• _Work task_
Lines with "worn": please show every one of them from the listing below.

***

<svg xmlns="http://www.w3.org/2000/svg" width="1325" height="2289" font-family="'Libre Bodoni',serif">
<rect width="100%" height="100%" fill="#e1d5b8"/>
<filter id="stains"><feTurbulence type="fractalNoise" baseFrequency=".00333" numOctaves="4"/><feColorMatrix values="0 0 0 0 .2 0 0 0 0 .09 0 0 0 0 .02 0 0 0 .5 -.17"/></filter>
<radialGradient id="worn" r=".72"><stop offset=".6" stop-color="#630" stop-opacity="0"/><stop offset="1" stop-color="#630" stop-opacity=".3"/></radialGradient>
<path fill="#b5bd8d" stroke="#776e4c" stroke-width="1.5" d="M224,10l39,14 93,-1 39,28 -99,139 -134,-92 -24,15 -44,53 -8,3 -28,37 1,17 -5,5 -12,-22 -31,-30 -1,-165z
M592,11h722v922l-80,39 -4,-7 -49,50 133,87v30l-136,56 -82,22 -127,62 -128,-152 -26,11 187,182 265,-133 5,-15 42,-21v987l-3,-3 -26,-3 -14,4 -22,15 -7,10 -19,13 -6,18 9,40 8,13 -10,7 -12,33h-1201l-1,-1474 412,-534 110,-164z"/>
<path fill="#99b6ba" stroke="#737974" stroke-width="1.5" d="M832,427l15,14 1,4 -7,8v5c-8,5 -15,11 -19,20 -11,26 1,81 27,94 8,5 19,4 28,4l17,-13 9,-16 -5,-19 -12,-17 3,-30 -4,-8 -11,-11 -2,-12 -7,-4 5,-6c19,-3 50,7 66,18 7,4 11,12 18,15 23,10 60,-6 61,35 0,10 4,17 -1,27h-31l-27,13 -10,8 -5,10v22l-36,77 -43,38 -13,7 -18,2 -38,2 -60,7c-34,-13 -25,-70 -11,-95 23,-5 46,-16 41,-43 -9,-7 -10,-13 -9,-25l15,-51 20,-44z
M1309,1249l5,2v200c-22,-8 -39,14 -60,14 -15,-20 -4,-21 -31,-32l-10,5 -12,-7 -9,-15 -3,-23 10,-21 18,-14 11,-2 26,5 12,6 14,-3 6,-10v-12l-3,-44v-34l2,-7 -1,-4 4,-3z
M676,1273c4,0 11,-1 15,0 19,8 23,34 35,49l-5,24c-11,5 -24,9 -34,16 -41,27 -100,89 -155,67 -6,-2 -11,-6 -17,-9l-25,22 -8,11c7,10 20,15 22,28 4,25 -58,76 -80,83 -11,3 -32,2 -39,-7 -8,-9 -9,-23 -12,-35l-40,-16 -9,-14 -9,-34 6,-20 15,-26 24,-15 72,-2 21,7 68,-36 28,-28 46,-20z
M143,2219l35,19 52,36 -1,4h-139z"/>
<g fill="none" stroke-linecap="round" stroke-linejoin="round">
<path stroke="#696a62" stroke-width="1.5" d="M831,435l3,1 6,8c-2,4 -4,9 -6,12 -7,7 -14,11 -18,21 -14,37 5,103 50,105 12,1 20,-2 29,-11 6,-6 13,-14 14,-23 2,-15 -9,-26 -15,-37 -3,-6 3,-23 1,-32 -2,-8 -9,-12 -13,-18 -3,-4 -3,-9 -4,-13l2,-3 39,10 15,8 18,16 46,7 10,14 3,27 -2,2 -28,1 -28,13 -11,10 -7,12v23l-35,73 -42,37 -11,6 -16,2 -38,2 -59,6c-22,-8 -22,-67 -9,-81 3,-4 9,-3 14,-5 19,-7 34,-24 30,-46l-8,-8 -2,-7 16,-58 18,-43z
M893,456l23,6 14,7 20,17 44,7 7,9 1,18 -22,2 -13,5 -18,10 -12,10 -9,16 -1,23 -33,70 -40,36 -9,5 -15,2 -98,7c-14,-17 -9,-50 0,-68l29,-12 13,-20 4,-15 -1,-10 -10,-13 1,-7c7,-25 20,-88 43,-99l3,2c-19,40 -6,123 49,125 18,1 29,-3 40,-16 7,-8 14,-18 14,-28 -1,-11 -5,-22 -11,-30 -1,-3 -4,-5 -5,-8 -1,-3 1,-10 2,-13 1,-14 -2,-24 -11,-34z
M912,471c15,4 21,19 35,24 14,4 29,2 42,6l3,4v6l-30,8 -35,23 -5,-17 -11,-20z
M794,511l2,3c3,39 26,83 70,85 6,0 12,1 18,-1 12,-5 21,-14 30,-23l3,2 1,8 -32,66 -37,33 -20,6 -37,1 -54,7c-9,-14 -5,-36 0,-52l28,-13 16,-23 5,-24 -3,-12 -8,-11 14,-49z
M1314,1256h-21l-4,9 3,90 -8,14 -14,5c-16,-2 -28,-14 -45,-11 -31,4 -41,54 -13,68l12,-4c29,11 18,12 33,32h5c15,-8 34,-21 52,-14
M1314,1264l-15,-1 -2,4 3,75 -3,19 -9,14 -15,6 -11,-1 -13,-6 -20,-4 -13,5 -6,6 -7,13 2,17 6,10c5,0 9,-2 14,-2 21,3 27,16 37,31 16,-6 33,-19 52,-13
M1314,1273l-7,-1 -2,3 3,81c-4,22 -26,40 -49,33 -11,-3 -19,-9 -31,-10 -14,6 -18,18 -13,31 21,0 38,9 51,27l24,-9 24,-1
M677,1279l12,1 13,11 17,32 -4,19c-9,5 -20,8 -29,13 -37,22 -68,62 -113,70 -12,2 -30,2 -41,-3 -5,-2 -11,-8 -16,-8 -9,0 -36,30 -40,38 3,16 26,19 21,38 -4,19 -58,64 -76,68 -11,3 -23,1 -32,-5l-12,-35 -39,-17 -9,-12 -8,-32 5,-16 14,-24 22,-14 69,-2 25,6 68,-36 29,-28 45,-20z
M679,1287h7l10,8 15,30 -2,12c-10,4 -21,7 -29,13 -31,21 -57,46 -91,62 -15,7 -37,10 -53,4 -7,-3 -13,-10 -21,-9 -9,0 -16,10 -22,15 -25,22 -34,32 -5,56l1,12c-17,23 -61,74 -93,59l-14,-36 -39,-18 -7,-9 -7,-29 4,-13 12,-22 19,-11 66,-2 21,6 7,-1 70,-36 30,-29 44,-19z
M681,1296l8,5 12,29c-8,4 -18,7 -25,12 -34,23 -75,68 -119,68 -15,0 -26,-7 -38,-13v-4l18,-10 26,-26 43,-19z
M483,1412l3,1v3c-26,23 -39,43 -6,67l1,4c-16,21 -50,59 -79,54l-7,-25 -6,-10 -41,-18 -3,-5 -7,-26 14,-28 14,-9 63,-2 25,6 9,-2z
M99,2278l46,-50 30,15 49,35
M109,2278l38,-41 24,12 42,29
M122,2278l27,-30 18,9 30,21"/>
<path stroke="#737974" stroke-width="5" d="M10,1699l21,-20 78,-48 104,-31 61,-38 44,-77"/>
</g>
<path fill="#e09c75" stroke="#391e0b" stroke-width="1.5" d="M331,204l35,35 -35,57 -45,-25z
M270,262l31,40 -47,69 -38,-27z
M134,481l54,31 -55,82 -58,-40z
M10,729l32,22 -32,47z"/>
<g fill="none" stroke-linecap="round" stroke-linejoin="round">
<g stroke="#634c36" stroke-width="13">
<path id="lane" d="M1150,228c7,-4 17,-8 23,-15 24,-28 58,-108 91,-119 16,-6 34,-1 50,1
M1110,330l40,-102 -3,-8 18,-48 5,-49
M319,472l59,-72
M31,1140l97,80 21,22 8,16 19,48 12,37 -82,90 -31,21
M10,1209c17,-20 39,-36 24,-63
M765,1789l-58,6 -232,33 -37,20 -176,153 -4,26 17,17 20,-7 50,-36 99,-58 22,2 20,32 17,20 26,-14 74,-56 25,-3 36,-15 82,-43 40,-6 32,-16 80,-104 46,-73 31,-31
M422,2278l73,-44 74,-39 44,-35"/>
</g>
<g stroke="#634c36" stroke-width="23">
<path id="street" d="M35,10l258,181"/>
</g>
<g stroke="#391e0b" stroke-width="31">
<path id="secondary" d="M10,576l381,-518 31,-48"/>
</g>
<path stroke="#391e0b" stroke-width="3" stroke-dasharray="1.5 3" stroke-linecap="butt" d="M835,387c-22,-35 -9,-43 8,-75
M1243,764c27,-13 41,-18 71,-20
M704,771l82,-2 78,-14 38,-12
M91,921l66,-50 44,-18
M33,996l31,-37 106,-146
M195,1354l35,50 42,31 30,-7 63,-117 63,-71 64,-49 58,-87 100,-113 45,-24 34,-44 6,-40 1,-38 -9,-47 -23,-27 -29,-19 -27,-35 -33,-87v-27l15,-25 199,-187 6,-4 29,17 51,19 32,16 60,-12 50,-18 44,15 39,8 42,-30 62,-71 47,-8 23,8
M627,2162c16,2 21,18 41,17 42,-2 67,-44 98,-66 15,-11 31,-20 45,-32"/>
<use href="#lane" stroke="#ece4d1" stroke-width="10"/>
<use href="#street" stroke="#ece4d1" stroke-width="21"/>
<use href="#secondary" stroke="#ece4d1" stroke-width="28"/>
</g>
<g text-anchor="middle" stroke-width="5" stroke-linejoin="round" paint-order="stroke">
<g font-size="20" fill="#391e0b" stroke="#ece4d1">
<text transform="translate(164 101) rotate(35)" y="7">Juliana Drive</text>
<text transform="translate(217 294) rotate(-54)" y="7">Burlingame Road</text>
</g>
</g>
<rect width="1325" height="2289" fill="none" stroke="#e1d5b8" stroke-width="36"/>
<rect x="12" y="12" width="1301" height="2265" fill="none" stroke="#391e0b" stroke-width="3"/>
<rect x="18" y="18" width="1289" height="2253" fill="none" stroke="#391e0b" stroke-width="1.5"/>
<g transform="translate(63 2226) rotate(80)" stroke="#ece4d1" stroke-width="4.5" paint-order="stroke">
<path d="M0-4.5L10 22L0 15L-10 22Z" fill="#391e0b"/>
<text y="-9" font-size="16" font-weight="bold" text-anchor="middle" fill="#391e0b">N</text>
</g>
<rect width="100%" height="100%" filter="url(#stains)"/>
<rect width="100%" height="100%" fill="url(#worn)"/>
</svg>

***

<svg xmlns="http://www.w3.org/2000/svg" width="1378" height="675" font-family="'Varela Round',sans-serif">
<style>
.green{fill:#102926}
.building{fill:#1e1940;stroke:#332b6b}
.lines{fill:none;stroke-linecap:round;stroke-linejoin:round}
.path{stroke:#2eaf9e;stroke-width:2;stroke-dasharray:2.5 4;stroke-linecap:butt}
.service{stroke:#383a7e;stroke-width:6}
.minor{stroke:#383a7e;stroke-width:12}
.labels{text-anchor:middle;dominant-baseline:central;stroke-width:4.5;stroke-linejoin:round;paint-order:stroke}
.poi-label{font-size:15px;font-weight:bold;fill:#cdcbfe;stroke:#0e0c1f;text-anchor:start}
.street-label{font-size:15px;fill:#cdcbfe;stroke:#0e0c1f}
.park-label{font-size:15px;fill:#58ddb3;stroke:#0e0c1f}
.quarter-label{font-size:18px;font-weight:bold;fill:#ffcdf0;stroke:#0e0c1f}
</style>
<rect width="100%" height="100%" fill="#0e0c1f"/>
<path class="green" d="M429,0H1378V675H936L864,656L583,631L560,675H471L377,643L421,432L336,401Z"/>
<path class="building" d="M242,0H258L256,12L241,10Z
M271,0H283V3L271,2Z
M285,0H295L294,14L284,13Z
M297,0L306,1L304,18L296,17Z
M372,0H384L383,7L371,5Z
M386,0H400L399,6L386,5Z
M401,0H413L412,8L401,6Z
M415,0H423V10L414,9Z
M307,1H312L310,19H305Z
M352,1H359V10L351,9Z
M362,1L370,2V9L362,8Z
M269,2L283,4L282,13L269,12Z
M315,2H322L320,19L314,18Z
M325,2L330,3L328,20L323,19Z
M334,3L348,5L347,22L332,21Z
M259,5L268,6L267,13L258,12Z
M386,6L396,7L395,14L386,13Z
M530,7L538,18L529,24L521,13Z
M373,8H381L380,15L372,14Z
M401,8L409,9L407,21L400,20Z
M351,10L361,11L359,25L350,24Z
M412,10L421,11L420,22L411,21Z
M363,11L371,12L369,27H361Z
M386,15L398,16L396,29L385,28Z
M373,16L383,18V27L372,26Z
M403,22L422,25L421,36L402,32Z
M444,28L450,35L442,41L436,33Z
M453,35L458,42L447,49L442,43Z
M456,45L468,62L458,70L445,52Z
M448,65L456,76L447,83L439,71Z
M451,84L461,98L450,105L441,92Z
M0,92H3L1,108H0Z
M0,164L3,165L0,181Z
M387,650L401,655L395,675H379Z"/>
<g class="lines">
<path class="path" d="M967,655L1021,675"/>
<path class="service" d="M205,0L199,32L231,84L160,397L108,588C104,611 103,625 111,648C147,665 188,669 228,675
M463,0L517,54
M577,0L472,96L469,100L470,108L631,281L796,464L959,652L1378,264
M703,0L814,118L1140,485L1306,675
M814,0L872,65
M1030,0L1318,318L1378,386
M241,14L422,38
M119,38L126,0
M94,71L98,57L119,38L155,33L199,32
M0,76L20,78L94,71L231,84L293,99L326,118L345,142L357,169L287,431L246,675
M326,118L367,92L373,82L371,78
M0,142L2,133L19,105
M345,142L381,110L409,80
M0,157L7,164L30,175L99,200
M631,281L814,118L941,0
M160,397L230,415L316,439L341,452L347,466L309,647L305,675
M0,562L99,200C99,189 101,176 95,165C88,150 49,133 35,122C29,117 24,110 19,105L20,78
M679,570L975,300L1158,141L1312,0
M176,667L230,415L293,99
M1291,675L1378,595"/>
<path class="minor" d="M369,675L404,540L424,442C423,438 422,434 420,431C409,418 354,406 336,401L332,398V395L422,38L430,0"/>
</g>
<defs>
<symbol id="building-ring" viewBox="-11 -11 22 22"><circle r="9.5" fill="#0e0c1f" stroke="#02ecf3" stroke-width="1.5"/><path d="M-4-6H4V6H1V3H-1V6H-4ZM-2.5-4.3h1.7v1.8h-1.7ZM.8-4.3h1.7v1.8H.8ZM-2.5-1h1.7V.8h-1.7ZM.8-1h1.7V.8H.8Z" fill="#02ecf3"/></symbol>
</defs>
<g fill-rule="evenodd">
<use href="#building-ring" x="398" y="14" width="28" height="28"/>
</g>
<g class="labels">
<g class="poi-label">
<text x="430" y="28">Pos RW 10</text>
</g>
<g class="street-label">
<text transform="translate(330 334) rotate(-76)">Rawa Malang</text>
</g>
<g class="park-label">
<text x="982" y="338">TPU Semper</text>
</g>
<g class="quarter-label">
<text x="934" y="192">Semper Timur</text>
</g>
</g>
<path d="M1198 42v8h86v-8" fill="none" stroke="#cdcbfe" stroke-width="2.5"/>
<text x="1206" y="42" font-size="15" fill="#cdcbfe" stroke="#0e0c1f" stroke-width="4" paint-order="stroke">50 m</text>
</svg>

***

• _Written answer_
<radialGradient id="worn" r=".72"><stop offset=".6" stop-color="#630" stop-opacity="0"/><stop offset="1" stop-color="#630" stop-opacity=".3"/></radialGradient>
<rect width="100%" height="100%" fill="url(#worn)"/>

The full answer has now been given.